Your W eight and Age on other Planets

Do you know your weight and age are relative ?

Lunar astronauts knew roughly what to expect when they landed on the Moon. Still, nothing could have entirely prepared them for moving around in a gravity that is one-sixth what we experience on Earth. An astronaut who weighed 73 kilograms (160 pounds) on Earth weighed less than 12 kilograms (27 pounds) on the Moon. This made leaping a couple of feet off the surface unbelievably easy and keeping one's feet firmly planted on the surface surprisingly difficult, especially when trying to do work.

Other planets and moons in our solar system have gravitational fields that differ from that of Earth. Jupiter's gravity, for example, is roughly 2.5 times that of Earth's, which means that the same 73-kilogram astronaut would weigh 184 kilograms (405 pounds) if he could stand on that planet's surface. The same astronaut hypothetically standing on the surface of the Sun would weigh 1,965 kilograms (4,331 pounds), roughly 27 times more than he weighed on Earth.

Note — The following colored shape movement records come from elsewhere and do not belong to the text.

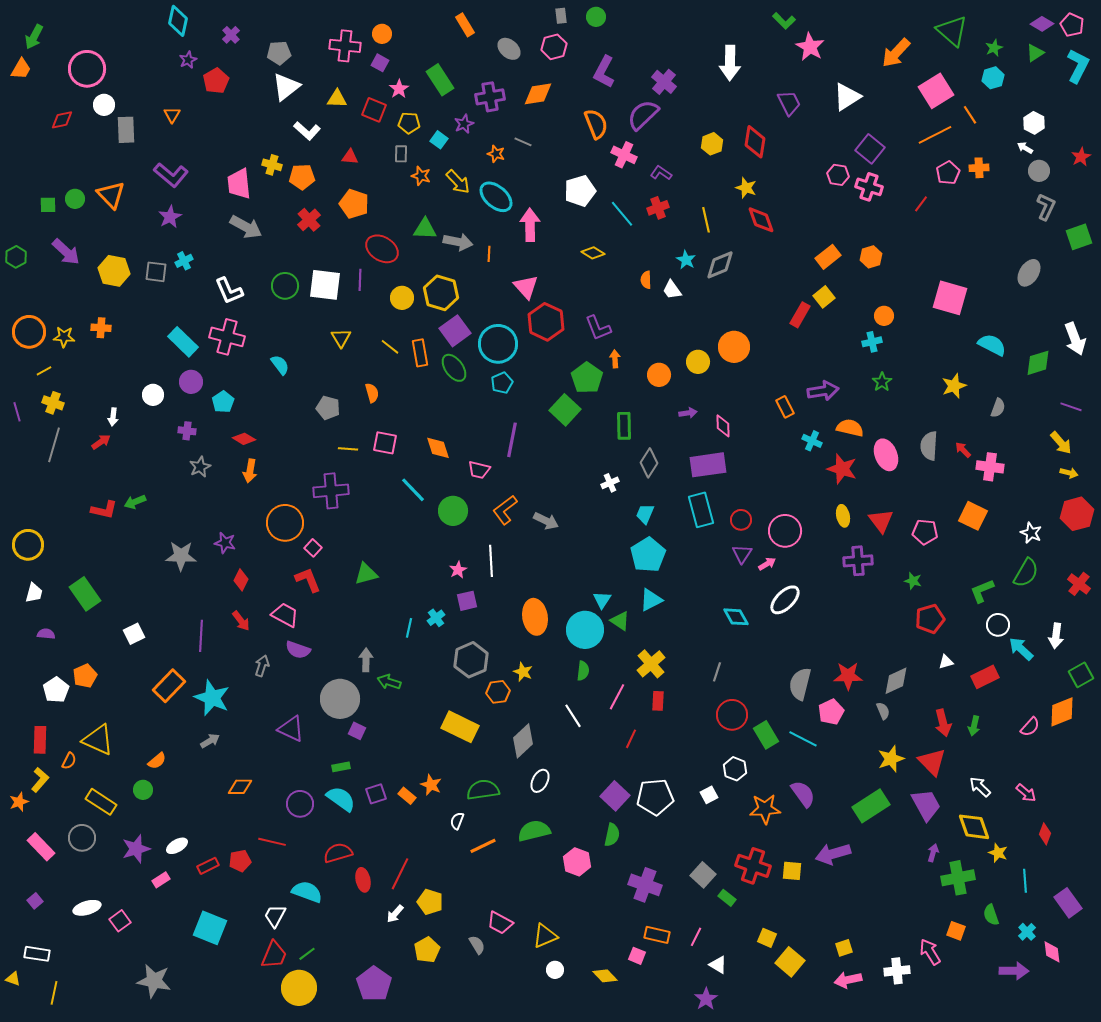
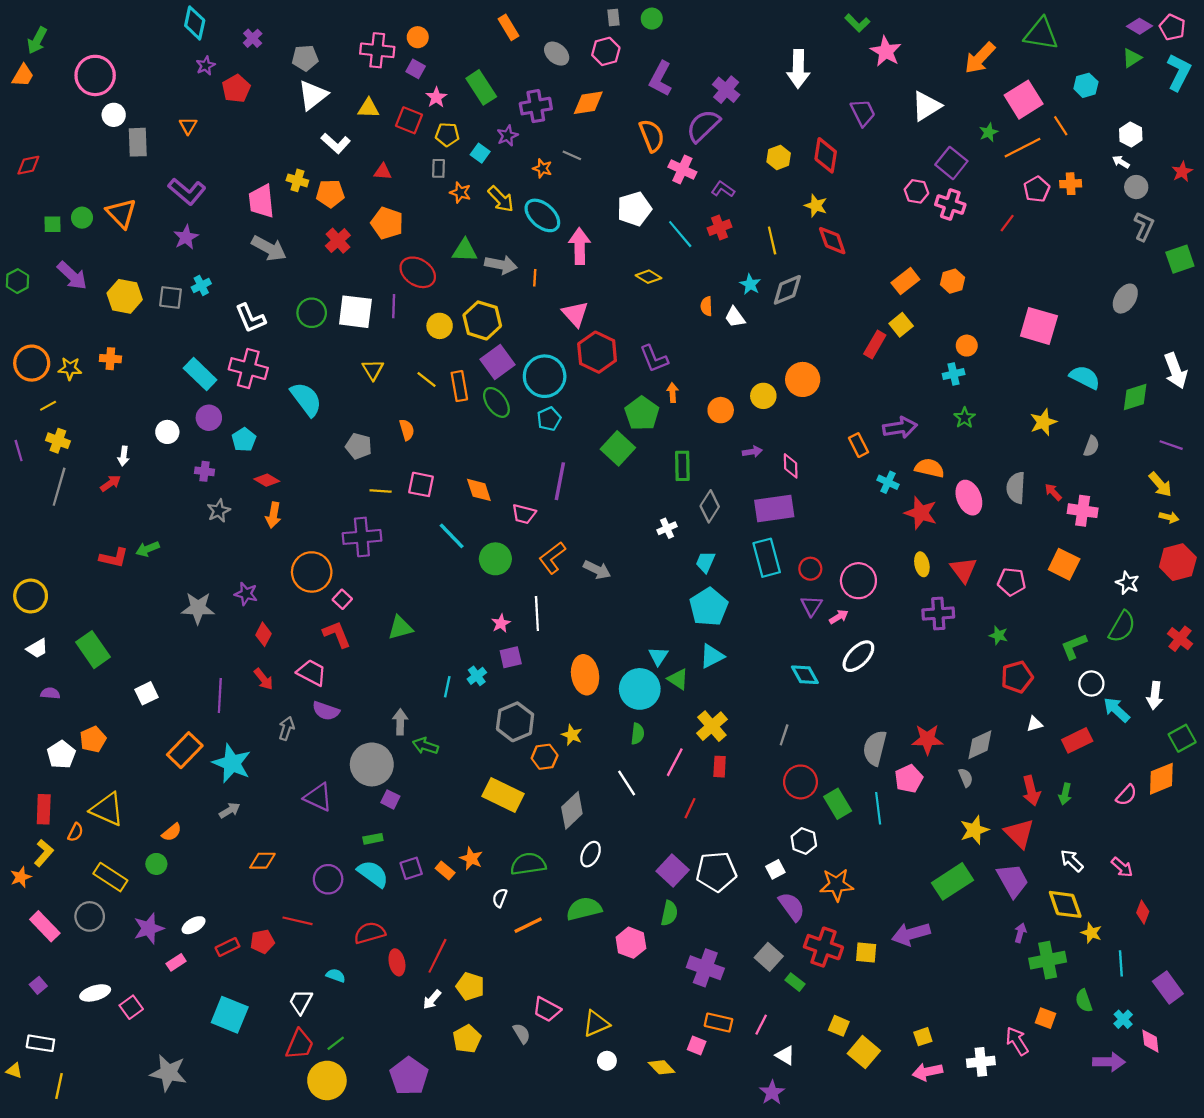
green triangle: (952, 31) -> (1041, 34), turned -32
green star: (994, 48) -> (989, 132), moved
red diamond: (62, 120) -> (28, 165), moved
cyan semicircle: (280, 365) -> (306, 399), size x1.6
white trapezoid: (34, 593) -> (37, 649), turned 45
cyan line: (803, 739) -> (878, 808), turned 56
purple semicircle: (803, 794) -> (792, 907), moved
cyan semicircle: (307, 892) -> (336, 975), size x0.6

The relationship between mass and gravity is a direct one. For example, a planet with double the mass of another will exert twice the gravitational force. However, gravity decreases with distance, at a rate equal to the square of the distance--and distance is measured from the center of the two objects. This explains why the gravity of Jupiter, whose mass is 318 times that of Earth, is not 318 times Earth's gravity. Jupiter's huge diameter, 11 times that of Earth's, effectively increases the distance between its center and any object on its surface, thus reducing its gravity to a mere 2.5 times that of Earth (Source : PBS Learning Media).

Our age on Earth is based on ‘Earth years’. It is the number of times the Earth has orbitedthe Sun since the day we were born. If we were to live on another planet in the SolarSystem our age would be different because each planet takes a different amount of time toorbit the Sun. In other words each planet has a different year length.

For other planets, divide your age in Earth days by the number of Earth days in a planet's year. The answer is your "new" age on that planet.

Example: Revolution period of Mercury is 87.97 Earth days. For a person 20 years old on Earth:

20 x 365 = 7300 Earth days old
7300 / 87.97  (Earth days in Mercury's year) = 82.98
The 20 Earth-year-old person would be about 83 years old on Mercury!